Щечки малыша розовеют, пухлые губки раскрываются и вытягиваются трубочкой. Он распахивает глаза и боязливо впивается взглядом в мое лицо. Качает головой, пытаясь освободиться от кислородной маски.

— Александр Дмитриевич, ребенок пришел в себя.

— Боже мой! Сколько же дитю пришлось вынести? Нам и покормить-то их нечем. Одни бутерброды с колбасой из туалетной бумаги.

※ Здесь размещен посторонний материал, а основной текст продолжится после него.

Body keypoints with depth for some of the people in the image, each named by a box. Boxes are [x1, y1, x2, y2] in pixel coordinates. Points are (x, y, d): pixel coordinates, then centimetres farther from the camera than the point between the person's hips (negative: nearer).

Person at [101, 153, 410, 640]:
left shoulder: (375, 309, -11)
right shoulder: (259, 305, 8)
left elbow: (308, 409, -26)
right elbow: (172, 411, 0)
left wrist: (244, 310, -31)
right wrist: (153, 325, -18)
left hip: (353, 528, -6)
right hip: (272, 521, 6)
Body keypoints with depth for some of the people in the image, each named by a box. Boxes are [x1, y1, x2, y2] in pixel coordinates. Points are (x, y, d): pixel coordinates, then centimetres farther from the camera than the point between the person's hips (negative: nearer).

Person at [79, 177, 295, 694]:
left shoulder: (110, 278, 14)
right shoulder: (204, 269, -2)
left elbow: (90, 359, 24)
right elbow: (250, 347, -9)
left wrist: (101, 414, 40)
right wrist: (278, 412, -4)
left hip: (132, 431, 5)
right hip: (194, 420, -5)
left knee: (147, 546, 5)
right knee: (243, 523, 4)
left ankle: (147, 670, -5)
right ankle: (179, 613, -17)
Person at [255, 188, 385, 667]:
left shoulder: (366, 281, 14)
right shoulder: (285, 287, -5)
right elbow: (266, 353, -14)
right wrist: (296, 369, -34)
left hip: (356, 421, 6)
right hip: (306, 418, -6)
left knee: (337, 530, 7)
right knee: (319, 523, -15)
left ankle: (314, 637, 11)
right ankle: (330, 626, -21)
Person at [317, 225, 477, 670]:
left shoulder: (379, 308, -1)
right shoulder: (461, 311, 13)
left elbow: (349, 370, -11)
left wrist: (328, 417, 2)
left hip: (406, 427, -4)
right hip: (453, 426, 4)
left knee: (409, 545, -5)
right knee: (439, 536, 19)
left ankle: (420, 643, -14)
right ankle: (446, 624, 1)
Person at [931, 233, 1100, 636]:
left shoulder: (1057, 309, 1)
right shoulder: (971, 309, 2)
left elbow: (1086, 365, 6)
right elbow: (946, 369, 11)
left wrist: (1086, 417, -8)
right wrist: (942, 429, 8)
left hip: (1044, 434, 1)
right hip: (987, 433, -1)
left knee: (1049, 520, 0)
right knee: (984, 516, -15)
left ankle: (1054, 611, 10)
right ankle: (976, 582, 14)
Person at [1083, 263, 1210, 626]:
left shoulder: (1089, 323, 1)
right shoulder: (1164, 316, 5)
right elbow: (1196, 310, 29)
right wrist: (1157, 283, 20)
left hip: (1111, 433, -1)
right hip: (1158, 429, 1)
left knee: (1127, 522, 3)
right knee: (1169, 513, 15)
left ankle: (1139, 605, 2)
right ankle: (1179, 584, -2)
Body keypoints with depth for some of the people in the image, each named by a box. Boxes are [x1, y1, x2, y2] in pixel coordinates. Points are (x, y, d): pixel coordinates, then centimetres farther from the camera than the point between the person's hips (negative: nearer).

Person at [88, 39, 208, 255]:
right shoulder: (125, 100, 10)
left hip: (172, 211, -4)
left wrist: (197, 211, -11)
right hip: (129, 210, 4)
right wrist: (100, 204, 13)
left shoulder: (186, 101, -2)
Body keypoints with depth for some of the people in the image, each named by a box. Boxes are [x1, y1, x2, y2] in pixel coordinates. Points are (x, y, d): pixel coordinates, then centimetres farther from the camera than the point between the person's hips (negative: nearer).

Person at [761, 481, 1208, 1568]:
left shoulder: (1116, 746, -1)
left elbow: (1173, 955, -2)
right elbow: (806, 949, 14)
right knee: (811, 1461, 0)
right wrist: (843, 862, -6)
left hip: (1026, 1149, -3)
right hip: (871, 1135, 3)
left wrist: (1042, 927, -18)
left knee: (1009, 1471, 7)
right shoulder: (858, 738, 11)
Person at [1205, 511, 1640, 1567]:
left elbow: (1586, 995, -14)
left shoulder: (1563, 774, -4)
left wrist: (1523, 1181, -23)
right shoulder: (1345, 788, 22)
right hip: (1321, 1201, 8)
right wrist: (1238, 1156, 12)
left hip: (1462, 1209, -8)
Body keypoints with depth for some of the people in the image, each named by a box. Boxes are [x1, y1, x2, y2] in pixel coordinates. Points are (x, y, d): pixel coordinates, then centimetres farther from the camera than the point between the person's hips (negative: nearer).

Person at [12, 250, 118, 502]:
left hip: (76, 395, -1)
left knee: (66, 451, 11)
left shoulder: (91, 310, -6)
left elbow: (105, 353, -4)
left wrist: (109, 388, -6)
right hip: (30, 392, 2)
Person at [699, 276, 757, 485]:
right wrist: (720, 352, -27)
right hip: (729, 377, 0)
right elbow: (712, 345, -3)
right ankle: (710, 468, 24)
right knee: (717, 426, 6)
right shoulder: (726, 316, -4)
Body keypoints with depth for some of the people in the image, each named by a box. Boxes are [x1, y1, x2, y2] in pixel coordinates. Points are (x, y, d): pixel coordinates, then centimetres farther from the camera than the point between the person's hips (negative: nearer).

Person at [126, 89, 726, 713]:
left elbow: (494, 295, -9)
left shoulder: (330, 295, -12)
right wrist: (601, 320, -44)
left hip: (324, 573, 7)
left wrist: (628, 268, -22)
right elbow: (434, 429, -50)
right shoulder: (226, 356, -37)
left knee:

— Попросите сделать сладкий чай. Потерпевших сейчас опасно кормить твердой пищей. — Продолжая массировать холодные ноги мальчика, предлагаю я. Малыш оглядывается и, заприметив Викторию, лежащую на носилках, начинает всхлипывать:

— Мама… Мамоська.

Детский плач пробуждает сидящего, как статуя Бессмертного. Он встает и спешно протискивается через оперативников, выстроившихся вокруг нас в живой щит.

— Покажи, кто твоя мама, маленький? — Яков забирает запеленутого в синее казённое одеяло мальчика. Малыш уверенно тычет пальчиком в Вику.

— У меня есть внук? Ты тоже это видишь, Диана? Вы все увидели, да? — беспомощный, заплаканный Яков озирается, ища в глазах ребят подтверждение своим словам. — Как тебя зовут, детка?